GOOD TIMES, BAD TIMES, AND THIS THING CALLED LIFE

What a difference a day makes! My Sunday morning started with a faint breeze, a promise of a seventy degree day, and my dearest friend suggesting that a bit of a desert adventure might be just the tonic needed to sped up her recovery.
Monday morning started with what was to be a slow and relatively quiet day at the office that quickly devolved into a family emergency, paramedics, and a tsunami of problems. One thirty-six hour period, incredible.
The only thing I enjoy more than walks and adventures with my dearest friend are walks and adventures in the desert with my dearest friend. More than thirty years ago when I was to broke to pay attention, long walks were often the only date that fit my budget. As a result such outings are always tinged with pleasant memories.
For this little Sunday outing we selected the old town site of Stockton Hill a few miles north of Kingman. The town itself that dates to the 1860s is long gone, and the territorial era road that climbed over the Cerbat Mountains to connect with the mining camps of Cerbat, Mineral Park, and Chloride, is now a 4×4 only private road that leads to an encampment of very unfriendly, heavily armed folks who seem to be quite suspicious of everyone.
The sparse remnants of the original town are intermingled with traces of the more modern mining endeavors that followed in 1910, the 1920s, 1950s, and even the 1970s. It was here where I first earned my pay in underground mines.
On that insane project that proved to be a boondoggle worthy of the western frontier era, I worked on a twelve man crew that was enlarging a very old drift and stope. I tried my hand running a jack leg but soon learned that was a task better left to bigger men than me.
So, while the paychecks lasted I worked as a mucker, and later as a powder monkey. To say the very least, it was quite a learning experience.
Urban sprawl is fast spreading tentacles into the area. That definitely puts a damper on the sense of escaping into the wilderness as accessing the site means traversing a neighborhood of grotesquely oversized homes that mimic Spanish colonial estates. 
As we twisted our way deeper into the mountains over an increasingly rocky road, we encountered a modern Hooverville of sorts.
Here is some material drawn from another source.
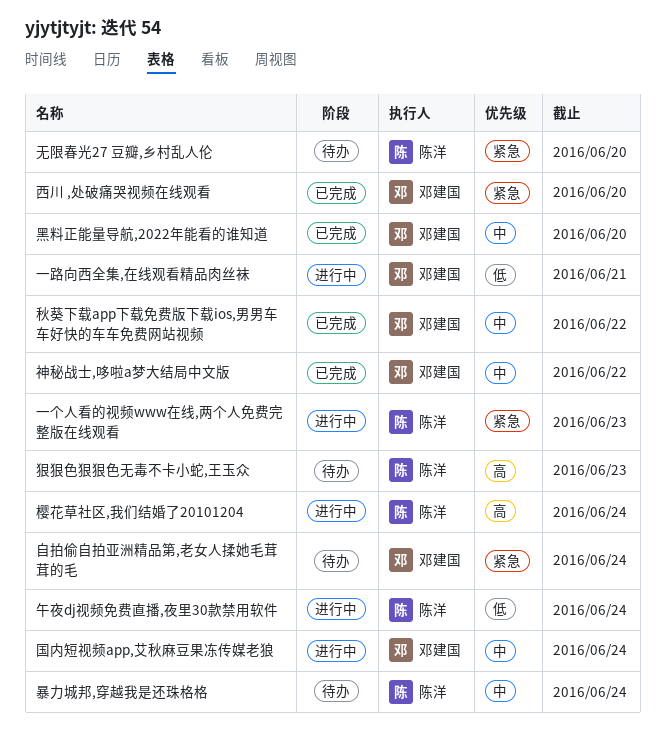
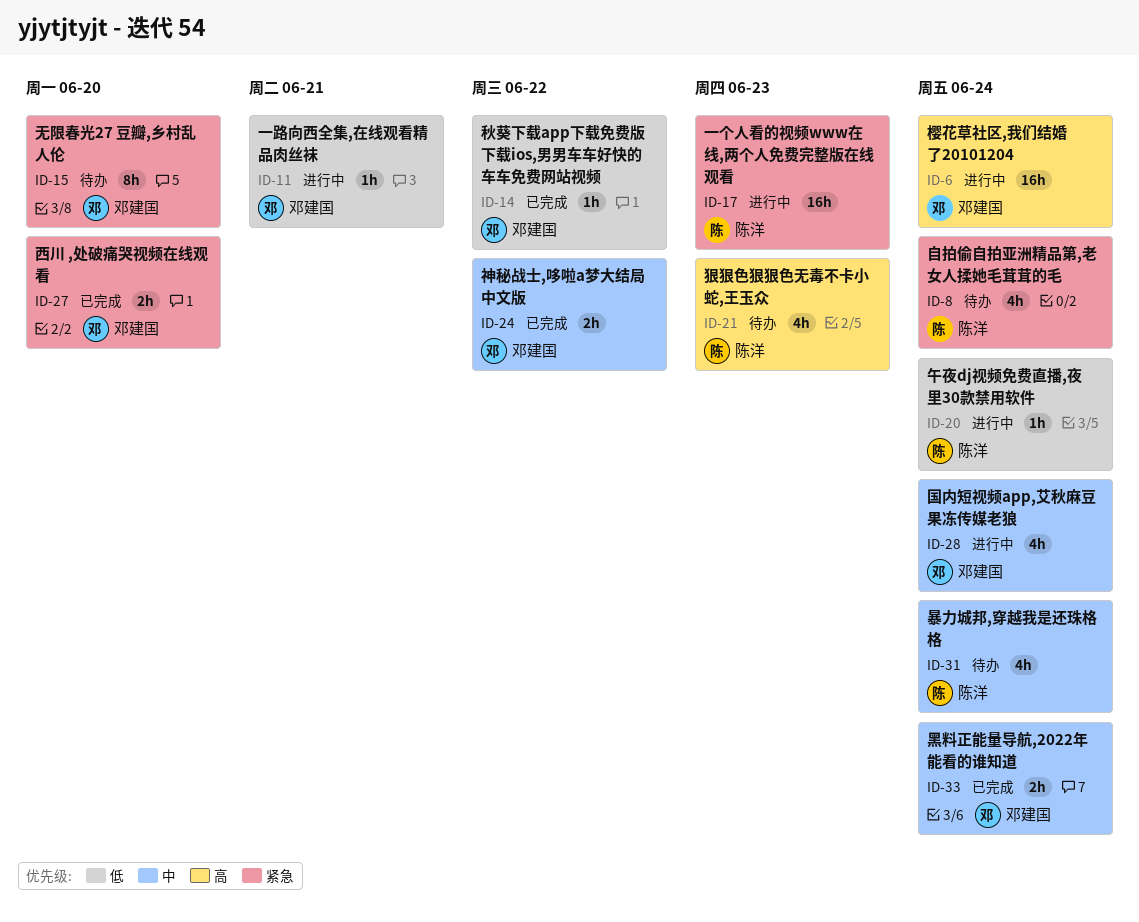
无限春光27 豆瓣,乡村乱人伦, owner: 陈洋 -> 邓建国
樱花草社区,我们结婚了20101204, owner: 陈洋 -> 邓建国
秋葵下载app下载免费版下载ios,男男车车好快的车车免费网站视频, priority: 中 -> 低
自拍偷自拍亚洲精品第,老女人揉她毛茸茸的毛, owner: 邓建国 -> 陈洋
黑料正能量导航,2022年能看的谁知道, due: Jun 20 -> Jun 24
Obviously long term parked motor homes among the trees, and all the signs that the folks camping planned on staying, coupled with the sound of generators echoing in the canyon, made it clear that our thirty plus year history of walking the old streets of Stockton Hill were drawing to a close. 
As we had the Jeep we left the crowds behind by crossing a washed out road, traversing a sand wash, and then adding more Arizona pin stripes to the Jeep by crawling through the brush. On the return trip, as we hit good roads and picked up speed, there was a distinctive slapping sound to the right front tire. 
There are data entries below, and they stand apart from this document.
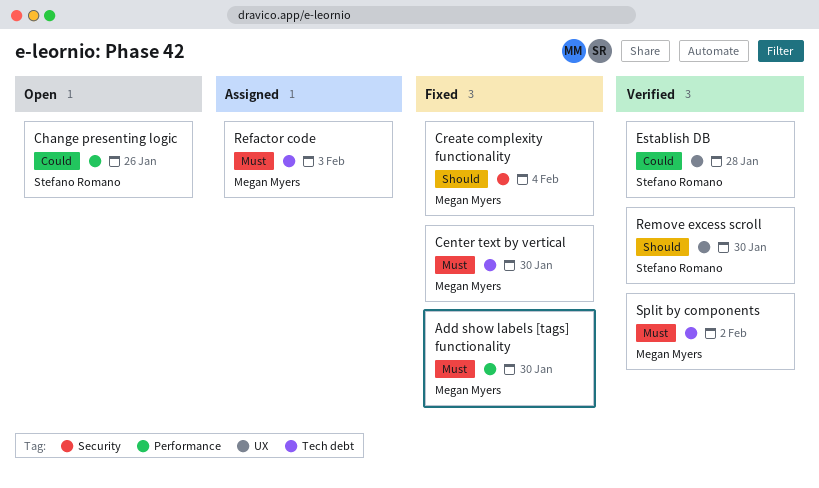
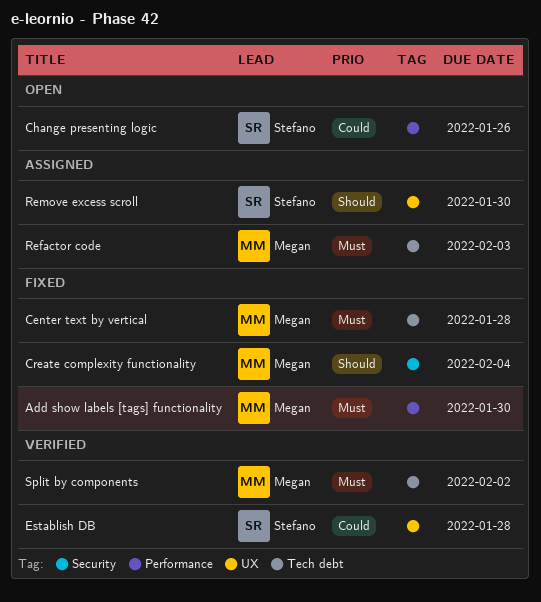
Center text by vertical, due: Jan 30 -> Jan 28
Remove excess scroll, status: Verified -> Assigned

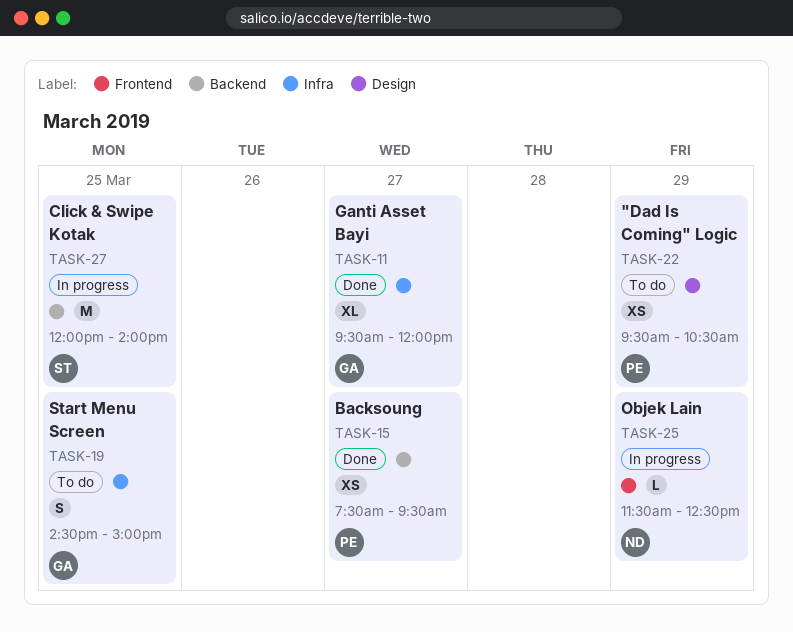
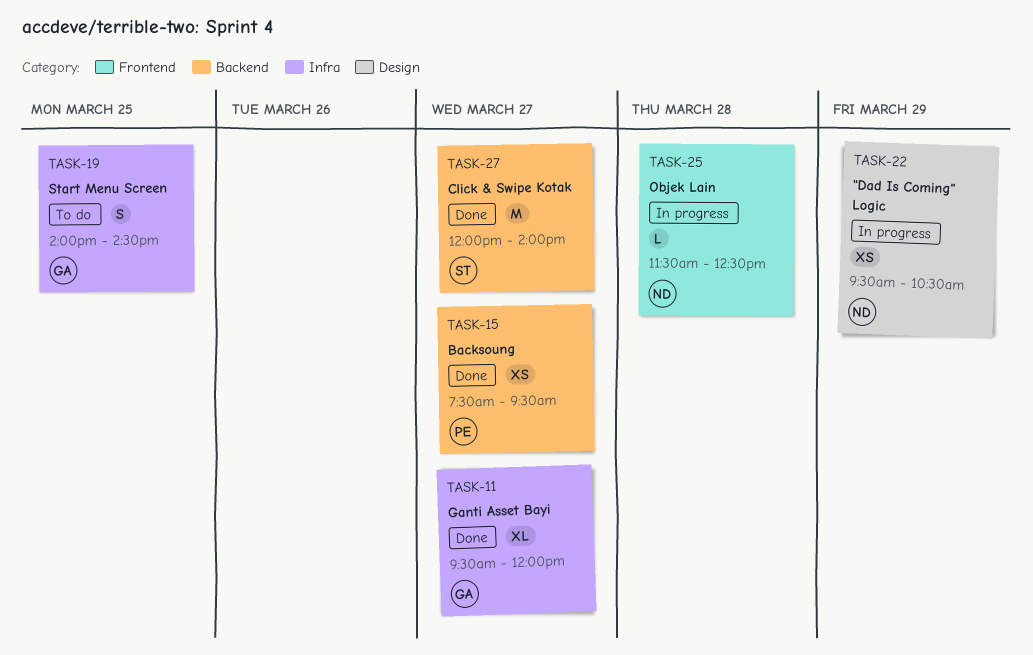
TASK-19, begins: 14:30 -> 14:00
TASK-19, ends: 15:00 -> 14:30
TASK-22, status: To do -> In progress
TASK-22, owner: PE -> ND
TASK-25, day: Mar 29 -> Mar 28
TASK-27, status: In progress -> Done
TASK-27, day: Mar 25 -> Mar 27

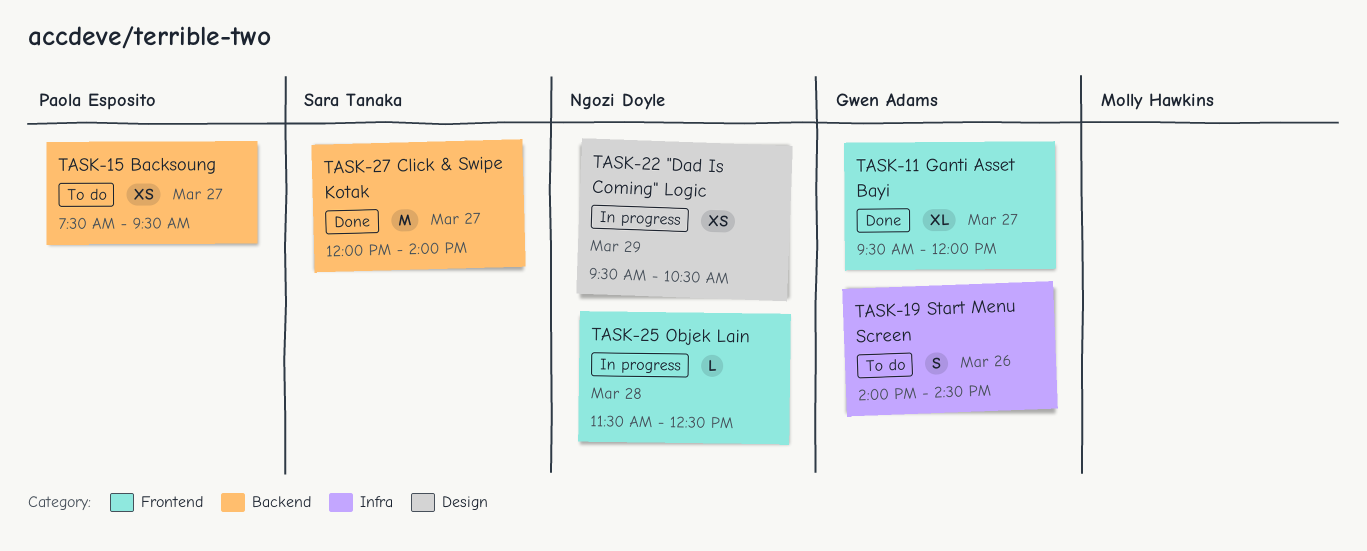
TASK-11, label: Infra -> Frontend
TASK-15, status: Done -> To do
TASK-19, day: Mar 25 -> Mar 26

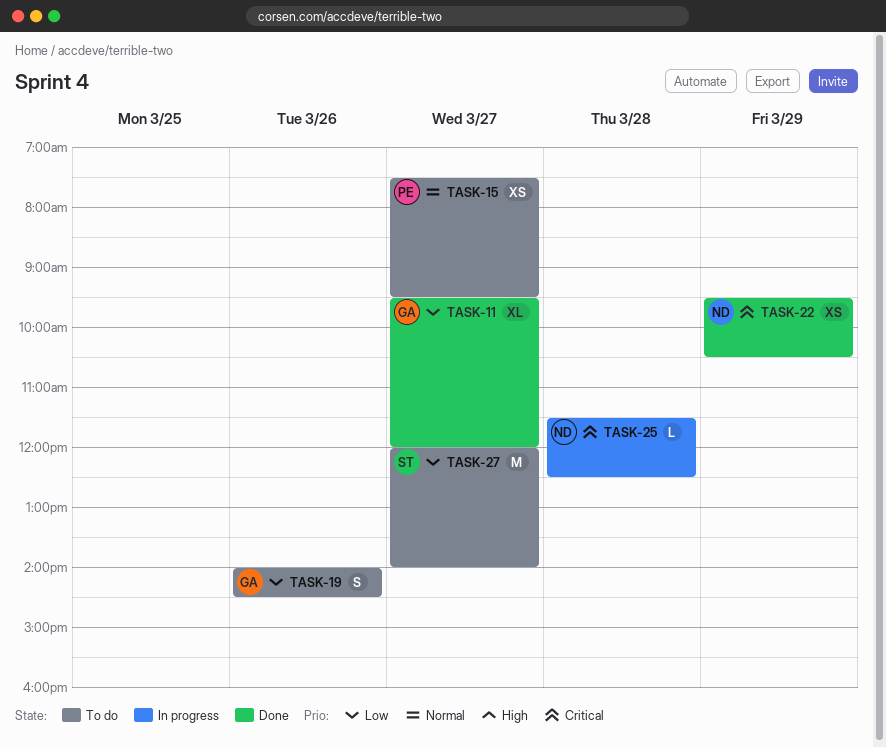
TASK-22, status: In progress -> Done
TASK-27, status: Done -> To do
Well, it turns out that somewhere in our travels I had picked up a long piece of weather stripping studded with roofing nails that was now wrapped around the tire. Tire loss is often the price paid for an adventure but this was a bit symbolic as the damage was not caused from sharp rocks or cacti, but from the flotsam of urban sprawl.
After spending an hour or so at Walmart, the Jeep was right as rain and ready for another adventure. The rest of the days was rather anticlimactic with the highlight for me being time in my comfortable chair, basking in the sun that streamed through the window, and reading Inside The Third Reich by Albert Speer.
Monday proved to be the mirror image. Chaos, a family emergency, hours at the hospital amidst the tragedies that haunt the emergency room, and a seemingly endless stream of the rudest and most insensitive customers at the office that I have ever encountered.
This thing called life is not for the faint of heart, nor is it ever boring. Now, with a deep sigh and a solid breakfast under the belt, it is time to begin another day.